Она прижимает ладонь к моей щеке, и продолжает целовать. Море принимает меня нежно, обволакивает пеной, накрывает с головой, выкрадывая меня из шумного мира и пряча в своём мягком вакууме. И сквозь гул стучащей в висках крови я слышу её шёпот в самое ухо:

 

 

- Ты огромная молодец, я горжусь тобой.

 

Я отстраняюсь и смотрю на неё – на её тёплую мечтательную улыбку и ставшую прозрачной в тех местах, куда упали слёзы, блузку. Она смотрит на меня так же, как я, наверное, смотрю на неё, и через секунду встаёт и прижимает меня к груди.

 

Я утыкаюсь в её плечо и вдыхаю аромат стихии – кто-то обуздал её и спрятал в флакон, и теперь я дышу ею, и мне не страшно.
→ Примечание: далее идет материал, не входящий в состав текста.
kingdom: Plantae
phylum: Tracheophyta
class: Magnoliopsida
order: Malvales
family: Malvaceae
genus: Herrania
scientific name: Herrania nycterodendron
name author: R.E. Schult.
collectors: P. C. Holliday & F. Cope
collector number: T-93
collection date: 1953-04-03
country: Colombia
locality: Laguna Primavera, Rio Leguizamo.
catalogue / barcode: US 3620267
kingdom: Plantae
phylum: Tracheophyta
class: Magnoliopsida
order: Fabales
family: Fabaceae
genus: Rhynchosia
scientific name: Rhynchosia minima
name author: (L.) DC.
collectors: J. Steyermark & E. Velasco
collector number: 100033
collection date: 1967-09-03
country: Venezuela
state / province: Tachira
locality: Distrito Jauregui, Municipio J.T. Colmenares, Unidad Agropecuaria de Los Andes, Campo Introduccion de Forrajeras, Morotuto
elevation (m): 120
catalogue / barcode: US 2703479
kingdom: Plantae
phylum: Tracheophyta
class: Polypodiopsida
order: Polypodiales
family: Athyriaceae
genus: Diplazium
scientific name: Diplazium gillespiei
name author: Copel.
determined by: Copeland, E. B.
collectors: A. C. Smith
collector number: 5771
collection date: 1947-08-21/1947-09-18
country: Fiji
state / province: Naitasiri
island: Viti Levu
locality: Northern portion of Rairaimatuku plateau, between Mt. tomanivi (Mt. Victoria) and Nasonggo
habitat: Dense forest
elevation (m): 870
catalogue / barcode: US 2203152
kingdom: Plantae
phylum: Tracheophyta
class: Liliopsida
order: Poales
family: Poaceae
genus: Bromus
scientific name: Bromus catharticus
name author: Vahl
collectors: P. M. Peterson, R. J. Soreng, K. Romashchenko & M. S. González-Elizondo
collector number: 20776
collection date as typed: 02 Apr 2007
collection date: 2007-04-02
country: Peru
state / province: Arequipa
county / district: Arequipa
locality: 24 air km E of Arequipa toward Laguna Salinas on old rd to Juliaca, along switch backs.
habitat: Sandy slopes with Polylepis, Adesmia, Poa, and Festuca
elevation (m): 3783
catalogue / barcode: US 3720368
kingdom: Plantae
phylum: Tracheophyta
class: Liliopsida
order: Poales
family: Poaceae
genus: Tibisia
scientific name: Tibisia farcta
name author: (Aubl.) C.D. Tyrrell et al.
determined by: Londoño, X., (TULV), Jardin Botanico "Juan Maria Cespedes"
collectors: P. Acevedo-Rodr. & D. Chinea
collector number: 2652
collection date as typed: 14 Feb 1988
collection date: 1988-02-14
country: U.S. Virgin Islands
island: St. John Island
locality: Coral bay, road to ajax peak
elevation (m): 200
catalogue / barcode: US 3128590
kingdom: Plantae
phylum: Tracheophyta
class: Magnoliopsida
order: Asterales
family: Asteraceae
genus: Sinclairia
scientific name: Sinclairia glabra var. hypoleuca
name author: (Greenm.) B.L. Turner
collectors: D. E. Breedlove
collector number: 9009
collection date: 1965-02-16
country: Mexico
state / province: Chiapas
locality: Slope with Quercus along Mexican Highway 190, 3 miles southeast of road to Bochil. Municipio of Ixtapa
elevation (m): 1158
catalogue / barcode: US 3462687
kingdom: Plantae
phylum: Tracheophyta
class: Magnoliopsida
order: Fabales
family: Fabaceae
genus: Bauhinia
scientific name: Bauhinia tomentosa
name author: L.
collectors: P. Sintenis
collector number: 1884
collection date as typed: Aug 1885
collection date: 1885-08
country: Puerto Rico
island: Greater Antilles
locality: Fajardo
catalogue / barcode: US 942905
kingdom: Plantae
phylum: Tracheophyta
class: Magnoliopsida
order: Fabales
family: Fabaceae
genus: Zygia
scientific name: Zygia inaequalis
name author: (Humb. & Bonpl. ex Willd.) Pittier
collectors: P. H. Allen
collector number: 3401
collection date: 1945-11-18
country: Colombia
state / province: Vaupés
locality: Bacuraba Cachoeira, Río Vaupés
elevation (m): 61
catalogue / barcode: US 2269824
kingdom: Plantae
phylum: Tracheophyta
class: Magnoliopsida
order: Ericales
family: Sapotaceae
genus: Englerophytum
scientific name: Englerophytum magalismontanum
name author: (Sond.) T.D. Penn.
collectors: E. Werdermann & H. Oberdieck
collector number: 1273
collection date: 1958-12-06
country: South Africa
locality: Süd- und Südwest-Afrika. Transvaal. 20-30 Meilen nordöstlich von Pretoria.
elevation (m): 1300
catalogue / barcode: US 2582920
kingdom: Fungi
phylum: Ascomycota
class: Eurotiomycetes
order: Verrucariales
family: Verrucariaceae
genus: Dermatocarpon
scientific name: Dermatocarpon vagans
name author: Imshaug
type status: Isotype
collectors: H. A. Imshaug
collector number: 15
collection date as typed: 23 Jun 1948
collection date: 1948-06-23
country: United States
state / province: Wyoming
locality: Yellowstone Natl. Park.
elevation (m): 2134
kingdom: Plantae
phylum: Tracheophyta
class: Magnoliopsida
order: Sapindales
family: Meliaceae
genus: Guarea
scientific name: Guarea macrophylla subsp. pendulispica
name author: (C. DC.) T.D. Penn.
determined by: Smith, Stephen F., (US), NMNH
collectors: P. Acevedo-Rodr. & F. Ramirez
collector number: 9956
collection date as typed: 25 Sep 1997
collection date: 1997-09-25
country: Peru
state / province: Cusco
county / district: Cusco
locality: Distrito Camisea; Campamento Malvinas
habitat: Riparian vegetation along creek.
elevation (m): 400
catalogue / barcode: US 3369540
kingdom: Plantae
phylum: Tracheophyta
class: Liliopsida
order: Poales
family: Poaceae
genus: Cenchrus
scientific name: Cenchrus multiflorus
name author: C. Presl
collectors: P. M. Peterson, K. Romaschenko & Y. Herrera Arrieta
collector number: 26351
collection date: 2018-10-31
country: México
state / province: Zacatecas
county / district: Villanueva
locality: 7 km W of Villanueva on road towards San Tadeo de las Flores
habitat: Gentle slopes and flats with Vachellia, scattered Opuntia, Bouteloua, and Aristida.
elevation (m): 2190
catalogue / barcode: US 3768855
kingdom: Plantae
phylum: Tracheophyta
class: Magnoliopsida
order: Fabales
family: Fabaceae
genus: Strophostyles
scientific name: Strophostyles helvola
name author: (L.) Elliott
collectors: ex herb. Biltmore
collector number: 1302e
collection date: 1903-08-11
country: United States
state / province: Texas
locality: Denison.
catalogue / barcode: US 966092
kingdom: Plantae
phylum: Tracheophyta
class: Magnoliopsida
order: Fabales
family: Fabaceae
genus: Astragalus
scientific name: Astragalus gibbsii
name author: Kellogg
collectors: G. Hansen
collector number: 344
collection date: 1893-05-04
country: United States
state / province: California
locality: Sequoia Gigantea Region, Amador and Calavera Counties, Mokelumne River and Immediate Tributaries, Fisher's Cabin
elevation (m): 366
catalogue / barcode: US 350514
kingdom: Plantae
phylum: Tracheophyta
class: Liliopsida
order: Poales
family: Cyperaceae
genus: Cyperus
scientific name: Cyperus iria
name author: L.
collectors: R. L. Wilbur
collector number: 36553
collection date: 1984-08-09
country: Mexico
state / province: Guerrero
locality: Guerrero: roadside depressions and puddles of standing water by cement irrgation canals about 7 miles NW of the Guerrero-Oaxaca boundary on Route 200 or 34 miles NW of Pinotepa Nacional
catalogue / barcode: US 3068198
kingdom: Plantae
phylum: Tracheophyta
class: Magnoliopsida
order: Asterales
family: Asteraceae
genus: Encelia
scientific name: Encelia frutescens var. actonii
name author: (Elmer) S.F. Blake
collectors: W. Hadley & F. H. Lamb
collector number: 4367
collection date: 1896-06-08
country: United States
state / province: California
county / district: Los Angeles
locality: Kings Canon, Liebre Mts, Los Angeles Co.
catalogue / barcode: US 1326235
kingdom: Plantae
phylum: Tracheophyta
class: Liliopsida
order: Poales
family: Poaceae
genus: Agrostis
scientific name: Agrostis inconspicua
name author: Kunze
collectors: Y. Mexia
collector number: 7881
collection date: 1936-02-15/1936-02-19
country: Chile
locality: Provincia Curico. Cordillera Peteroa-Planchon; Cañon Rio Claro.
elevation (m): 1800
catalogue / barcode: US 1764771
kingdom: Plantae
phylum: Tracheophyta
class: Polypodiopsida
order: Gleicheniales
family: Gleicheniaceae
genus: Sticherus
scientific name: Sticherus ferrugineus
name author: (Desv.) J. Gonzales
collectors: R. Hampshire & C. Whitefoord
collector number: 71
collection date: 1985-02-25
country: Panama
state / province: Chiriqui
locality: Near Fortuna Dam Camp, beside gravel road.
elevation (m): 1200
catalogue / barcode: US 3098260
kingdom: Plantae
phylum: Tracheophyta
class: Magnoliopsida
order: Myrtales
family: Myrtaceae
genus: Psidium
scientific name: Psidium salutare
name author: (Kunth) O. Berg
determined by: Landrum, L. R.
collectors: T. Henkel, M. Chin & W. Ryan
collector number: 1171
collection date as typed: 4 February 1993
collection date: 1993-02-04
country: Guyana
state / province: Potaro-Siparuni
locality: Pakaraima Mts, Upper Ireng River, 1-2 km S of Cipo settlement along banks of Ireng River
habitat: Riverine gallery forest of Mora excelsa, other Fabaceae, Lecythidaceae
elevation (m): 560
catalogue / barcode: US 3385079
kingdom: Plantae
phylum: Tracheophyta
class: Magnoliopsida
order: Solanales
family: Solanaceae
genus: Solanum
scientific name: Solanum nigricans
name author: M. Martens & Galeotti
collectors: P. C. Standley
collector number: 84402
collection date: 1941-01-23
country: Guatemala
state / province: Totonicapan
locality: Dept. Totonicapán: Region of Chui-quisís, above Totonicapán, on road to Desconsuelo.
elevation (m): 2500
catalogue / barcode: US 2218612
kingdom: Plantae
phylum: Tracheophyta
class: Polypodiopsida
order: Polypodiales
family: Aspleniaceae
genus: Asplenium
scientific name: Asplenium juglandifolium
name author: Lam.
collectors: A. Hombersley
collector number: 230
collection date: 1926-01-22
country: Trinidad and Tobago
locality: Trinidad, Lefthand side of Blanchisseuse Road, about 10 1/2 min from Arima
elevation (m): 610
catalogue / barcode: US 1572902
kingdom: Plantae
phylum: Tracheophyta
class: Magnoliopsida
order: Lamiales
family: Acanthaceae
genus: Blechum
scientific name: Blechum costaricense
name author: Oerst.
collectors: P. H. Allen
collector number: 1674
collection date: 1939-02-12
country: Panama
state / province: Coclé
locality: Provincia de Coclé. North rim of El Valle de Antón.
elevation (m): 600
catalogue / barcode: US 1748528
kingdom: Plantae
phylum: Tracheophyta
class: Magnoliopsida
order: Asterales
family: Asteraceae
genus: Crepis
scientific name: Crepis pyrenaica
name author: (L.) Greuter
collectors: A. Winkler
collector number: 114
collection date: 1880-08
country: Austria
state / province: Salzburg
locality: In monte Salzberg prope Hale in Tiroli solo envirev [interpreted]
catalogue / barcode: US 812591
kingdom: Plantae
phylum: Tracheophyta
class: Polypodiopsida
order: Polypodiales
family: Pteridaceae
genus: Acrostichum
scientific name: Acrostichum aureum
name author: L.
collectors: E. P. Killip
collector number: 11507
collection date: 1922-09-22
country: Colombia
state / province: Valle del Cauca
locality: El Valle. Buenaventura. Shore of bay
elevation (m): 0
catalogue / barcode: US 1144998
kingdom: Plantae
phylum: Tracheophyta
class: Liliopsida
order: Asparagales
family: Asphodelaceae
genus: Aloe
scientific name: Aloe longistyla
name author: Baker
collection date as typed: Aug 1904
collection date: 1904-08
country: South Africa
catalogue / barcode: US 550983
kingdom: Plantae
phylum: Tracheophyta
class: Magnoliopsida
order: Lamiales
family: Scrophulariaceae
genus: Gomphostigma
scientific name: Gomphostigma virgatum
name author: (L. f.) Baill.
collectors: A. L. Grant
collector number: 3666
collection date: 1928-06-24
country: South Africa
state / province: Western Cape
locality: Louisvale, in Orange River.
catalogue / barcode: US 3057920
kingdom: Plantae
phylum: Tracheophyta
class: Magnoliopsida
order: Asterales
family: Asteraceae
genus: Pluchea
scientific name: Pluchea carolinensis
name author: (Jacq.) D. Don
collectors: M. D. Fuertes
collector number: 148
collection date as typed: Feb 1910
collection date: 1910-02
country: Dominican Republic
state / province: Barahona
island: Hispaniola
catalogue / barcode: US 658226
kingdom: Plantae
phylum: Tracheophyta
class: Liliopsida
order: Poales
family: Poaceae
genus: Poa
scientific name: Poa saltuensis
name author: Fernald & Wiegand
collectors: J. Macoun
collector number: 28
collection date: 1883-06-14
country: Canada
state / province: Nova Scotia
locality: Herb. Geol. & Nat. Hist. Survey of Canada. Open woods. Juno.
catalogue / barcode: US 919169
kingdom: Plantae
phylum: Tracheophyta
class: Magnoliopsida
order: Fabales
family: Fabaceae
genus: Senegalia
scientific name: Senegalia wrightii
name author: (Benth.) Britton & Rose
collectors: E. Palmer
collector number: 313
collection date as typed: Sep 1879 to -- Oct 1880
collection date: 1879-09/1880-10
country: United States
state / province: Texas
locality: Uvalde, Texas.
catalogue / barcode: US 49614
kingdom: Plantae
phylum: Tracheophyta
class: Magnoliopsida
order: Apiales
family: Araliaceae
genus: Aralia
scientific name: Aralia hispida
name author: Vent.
Она прижимается губами к моему уху и шепчет:

 

- Какой сейчас месяц, кстати?

 

- Не знаю, но ноги у меня мокрые.

 

- Октябрь, значит.

 

- Или апрель.

 

Она разжимает объятия и я, смеясь, отступаю.

 

- Если это апрель, то тебе пора готовиться к экзаменам, а мне звонить на кафедру.

 

- А если октябрь?

 

- Тогда у нас ещё целый год и много-много олимпиад.

 

Я улыбаюсь ей в ответ и хватаюсь за дверную ручку.

 

- Мне кажется, неважно, как это называть – апрелем или октябрём, или олимпиадой - неважно. Неважно вообще, как что-то зовётся. Почему нельзя ему позволить просто быть? Пусть что-то просто будет чем-то.

 

Она надевает очки и снова становится собой – более привычной собой. Она говорит:

 

- Всего доброго.

 

Я говорю:

 

- Ещё увидимся.

 

И прежде, чем окончательно вернуться к прежней холодности, она кивает.